■ **Instructions to follow**
Among the lines of data below, reproduce only those from the one with "(IHC) micrograph of" through the one with "rectum exhibits strong", exactly as they stand, both ends included.

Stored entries
........

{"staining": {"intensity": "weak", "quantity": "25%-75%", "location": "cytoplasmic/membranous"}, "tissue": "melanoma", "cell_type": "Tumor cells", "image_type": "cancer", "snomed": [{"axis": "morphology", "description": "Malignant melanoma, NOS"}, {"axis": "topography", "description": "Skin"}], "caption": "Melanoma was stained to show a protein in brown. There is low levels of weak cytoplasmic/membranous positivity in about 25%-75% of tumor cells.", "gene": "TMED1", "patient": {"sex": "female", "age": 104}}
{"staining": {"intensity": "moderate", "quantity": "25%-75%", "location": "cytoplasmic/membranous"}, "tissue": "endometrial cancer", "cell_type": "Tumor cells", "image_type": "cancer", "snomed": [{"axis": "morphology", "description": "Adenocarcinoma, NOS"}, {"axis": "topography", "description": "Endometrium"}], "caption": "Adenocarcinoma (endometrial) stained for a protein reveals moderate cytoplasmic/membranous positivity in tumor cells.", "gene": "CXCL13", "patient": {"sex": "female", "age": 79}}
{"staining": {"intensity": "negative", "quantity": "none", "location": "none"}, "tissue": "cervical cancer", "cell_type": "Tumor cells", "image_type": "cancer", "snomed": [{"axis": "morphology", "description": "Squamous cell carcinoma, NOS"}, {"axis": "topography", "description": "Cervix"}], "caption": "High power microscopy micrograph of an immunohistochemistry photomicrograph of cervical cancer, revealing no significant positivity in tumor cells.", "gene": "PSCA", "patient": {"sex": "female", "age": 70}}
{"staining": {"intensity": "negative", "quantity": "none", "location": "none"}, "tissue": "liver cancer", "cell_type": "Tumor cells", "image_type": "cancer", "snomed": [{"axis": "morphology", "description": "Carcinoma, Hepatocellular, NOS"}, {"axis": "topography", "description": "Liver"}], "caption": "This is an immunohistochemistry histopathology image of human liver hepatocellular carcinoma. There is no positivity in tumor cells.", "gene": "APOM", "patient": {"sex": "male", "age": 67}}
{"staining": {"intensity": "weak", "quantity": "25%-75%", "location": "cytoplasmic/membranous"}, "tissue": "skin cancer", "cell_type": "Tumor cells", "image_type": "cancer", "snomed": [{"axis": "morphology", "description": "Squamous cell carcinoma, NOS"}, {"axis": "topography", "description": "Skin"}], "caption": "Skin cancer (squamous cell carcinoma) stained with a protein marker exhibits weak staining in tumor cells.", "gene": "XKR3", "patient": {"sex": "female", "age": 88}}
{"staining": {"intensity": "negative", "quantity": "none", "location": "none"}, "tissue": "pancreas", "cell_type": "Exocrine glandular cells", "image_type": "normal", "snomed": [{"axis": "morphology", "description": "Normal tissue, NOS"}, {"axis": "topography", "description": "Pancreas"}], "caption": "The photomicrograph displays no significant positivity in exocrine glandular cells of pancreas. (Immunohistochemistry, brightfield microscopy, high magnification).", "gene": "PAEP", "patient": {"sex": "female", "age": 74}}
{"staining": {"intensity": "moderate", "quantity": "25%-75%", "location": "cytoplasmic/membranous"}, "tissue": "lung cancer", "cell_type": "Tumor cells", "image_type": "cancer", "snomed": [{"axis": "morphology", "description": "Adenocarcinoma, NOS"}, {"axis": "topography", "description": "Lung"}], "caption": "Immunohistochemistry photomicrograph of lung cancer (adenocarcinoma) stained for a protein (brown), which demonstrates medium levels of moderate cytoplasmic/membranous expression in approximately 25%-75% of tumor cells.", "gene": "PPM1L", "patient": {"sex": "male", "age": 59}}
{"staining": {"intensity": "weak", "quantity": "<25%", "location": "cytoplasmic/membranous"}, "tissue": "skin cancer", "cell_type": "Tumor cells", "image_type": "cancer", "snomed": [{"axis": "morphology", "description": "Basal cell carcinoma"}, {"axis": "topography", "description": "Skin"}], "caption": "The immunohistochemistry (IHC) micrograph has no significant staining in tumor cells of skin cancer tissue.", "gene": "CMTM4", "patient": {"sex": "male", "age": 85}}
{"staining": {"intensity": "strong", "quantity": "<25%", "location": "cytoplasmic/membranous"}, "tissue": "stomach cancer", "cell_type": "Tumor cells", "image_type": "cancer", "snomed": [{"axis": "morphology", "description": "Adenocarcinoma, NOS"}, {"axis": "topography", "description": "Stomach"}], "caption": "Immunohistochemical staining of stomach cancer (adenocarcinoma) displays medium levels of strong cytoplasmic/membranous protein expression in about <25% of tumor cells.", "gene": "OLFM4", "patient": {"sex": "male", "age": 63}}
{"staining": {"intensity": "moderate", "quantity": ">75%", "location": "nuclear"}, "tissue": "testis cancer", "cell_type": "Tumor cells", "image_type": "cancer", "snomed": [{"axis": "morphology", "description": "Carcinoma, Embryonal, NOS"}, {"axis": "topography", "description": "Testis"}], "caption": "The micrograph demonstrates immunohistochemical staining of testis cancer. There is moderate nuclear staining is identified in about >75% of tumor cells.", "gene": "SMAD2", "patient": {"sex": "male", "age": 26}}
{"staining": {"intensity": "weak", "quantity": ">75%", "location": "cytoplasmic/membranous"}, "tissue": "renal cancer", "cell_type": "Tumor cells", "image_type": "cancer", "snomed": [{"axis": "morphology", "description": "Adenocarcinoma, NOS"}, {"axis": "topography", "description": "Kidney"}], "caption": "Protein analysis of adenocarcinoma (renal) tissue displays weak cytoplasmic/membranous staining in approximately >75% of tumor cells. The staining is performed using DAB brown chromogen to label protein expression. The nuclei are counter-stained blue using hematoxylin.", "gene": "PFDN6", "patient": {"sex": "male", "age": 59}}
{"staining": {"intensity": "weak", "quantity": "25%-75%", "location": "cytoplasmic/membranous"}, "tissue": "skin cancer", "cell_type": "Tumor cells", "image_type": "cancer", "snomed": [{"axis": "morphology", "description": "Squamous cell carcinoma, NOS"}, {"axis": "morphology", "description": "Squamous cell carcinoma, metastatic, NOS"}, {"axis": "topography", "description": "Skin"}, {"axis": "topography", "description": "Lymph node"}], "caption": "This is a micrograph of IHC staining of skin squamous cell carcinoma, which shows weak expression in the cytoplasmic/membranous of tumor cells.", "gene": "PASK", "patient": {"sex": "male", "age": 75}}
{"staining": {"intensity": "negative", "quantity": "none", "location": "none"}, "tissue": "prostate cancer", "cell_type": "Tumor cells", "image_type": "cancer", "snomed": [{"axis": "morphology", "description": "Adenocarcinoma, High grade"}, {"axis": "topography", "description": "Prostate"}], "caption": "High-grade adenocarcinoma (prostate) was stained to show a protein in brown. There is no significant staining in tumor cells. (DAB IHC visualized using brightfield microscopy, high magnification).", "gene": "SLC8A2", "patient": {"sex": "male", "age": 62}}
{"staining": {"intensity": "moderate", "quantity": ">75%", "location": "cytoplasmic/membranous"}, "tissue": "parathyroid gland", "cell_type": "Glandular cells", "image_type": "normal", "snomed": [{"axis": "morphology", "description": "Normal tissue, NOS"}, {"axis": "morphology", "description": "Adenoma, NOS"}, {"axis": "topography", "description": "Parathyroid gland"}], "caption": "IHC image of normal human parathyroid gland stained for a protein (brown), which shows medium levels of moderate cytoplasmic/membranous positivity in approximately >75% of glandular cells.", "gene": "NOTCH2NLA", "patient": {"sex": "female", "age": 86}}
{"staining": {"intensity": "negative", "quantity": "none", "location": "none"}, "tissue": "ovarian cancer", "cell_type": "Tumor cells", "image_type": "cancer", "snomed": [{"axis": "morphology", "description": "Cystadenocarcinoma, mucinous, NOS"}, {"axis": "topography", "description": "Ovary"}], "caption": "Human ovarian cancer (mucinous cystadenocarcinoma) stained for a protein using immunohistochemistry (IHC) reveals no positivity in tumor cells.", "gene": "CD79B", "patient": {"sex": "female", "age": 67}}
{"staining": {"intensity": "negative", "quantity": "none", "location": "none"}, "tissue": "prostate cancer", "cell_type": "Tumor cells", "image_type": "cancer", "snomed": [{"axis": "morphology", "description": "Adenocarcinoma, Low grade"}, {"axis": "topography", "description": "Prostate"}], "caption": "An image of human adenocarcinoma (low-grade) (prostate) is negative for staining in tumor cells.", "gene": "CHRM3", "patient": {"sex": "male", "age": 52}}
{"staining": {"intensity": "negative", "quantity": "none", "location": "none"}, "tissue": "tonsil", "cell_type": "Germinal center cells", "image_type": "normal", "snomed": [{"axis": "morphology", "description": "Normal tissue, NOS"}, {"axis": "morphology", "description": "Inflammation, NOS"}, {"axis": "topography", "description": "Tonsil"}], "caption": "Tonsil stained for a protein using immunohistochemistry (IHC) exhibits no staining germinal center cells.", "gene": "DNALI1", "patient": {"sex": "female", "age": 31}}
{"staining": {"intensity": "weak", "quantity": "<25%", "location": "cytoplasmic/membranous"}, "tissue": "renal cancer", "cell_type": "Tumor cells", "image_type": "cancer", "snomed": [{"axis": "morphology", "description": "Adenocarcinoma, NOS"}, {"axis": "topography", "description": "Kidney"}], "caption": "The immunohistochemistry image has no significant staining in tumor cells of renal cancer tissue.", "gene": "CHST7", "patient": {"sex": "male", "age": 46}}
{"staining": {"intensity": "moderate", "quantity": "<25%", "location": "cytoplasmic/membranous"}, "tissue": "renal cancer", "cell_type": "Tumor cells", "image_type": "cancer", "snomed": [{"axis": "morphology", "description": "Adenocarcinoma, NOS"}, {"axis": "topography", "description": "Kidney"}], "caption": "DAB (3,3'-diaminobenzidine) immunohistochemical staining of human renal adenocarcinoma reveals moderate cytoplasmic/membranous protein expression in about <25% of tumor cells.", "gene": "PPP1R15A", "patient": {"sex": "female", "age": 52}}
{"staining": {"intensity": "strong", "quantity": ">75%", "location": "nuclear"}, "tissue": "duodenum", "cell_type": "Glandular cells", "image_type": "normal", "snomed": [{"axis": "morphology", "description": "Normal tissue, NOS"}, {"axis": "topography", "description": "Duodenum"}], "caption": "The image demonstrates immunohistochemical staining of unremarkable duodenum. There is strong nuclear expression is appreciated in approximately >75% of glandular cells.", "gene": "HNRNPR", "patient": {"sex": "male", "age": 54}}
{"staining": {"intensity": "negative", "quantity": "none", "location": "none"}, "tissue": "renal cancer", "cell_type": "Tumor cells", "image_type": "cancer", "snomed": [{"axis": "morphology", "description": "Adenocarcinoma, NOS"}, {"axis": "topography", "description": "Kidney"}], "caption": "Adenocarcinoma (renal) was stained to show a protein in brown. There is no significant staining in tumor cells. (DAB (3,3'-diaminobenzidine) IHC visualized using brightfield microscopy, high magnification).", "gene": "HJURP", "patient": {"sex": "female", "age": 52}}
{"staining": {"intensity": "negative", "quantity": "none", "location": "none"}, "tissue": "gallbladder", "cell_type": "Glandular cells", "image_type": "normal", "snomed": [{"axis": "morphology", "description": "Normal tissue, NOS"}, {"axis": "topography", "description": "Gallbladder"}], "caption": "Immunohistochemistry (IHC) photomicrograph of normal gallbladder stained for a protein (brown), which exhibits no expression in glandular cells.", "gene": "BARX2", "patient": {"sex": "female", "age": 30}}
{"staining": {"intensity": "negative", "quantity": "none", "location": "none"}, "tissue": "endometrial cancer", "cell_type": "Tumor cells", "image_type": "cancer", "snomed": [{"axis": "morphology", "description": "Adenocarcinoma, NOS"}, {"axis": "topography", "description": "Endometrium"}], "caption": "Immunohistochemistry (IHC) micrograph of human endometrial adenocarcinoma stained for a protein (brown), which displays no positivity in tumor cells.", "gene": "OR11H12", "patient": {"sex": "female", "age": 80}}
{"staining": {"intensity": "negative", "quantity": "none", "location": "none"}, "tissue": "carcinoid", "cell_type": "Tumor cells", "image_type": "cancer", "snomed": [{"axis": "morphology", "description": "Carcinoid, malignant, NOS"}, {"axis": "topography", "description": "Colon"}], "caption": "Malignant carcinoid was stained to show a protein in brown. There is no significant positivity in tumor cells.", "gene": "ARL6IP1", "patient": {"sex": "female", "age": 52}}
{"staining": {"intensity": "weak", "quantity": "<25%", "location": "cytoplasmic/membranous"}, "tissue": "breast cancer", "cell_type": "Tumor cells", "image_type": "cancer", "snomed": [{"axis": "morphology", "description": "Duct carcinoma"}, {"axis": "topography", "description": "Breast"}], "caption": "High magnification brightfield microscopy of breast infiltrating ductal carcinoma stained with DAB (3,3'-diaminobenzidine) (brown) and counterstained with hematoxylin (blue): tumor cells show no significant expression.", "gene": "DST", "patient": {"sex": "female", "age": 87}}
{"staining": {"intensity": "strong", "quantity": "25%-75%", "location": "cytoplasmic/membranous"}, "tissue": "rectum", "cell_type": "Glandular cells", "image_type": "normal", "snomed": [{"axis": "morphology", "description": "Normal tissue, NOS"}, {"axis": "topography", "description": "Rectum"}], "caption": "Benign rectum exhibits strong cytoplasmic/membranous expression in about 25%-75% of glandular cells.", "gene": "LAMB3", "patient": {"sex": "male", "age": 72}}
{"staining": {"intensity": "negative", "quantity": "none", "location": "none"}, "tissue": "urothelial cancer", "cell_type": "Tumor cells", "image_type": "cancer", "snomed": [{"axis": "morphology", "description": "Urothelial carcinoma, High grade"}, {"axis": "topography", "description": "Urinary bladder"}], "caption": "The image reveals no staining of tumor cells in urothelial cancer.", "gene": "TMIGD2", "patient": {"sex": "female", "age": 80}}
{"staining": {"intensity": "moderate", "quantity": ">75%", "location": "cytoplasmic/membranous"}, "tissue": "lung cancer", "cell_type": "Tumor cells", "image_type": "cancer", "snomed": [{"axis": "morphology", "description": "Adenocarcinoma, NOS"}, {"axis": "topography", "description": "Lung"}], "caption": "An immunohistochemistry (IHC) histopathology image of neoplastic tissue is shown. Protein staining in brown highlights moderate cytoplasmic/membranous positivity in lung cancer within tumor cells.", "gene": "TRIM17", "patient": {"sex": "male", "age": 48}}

........

■ **Written response**
{"staining": {"intensity": "negative", "quantity": "none", "location": "none"}, "tissue": "endometrial cancer", "cell_type": "Tumor cells", "image_type": "cancer", "snomed": [{"axis": "morphology", "description": "Adenocarcinoma, NOS"}, {"axis": "topography", "description": "Endometrium"}], "caption": "Immunohistochemistry (IHC) micrograph of human endometrial adenocarcinoma stained for a protein (brown), which displays no positivity in tumor cells.", "gene": "OR11H12", "patient": {"sex": "female", "age": 80}}
{"staining": {"intensity": "negative", "quantity": "none", "location": "none"}, "tissue": "carcinoid", "cell_type": "Tumor cells", "image_type": "cancer", "snomed": [{"axis": "morphology", "description": "Carcinoid, malignant, NOS"}, {"axis": "topography", "description": "Colon"}], "caption": "Malignant carcinoid was stained to show a protein in brown. There is no significant positivity in tumor cells.", "gene": "ARL6IP1", "patient": {"sex": "female", "age": 52}}
{"staining": {"intensity": "weak", "quantity": "<25%", "location": "cytoplasmic/membranous"}, "tissue": "breast cancer", "cell_type": "Tumor cells", "image_type": "cancer", "snomed": [{"axis": "morphology", "description": "Duct carcinoma"}, {"axis": "topography", "description": "Breast"}], "caption": "High magnification brightfield microscopy of breast infiltrating ductal carcinoma stained with DAB (3,3'-diaminobenzidine) (brown) and counterstained with hematoxylin (blue): tumor cells show no significant expression.", "gene": "DST", "patient": {"sex": "female", "age": 87}}
{"staining": {"intensity": "strong", "quantity": "25%-75%", "location": "cytoplasmic/membranous"}, "tissue": "rectum", "cell_type": "Glandular cells", "image_type": "normal", "snomed": [{"axis": "morphology", "description": "Normal tissue, NOS"}, {"axis": "topography", "description": "Rectum"}], "caption": "Benign rectum exhibits strong cytoplasmic/membranous expression in about 25%-75% of glandular cells.", "gene": "LAMB3", "patient": {"sex": "male", "age": 72}}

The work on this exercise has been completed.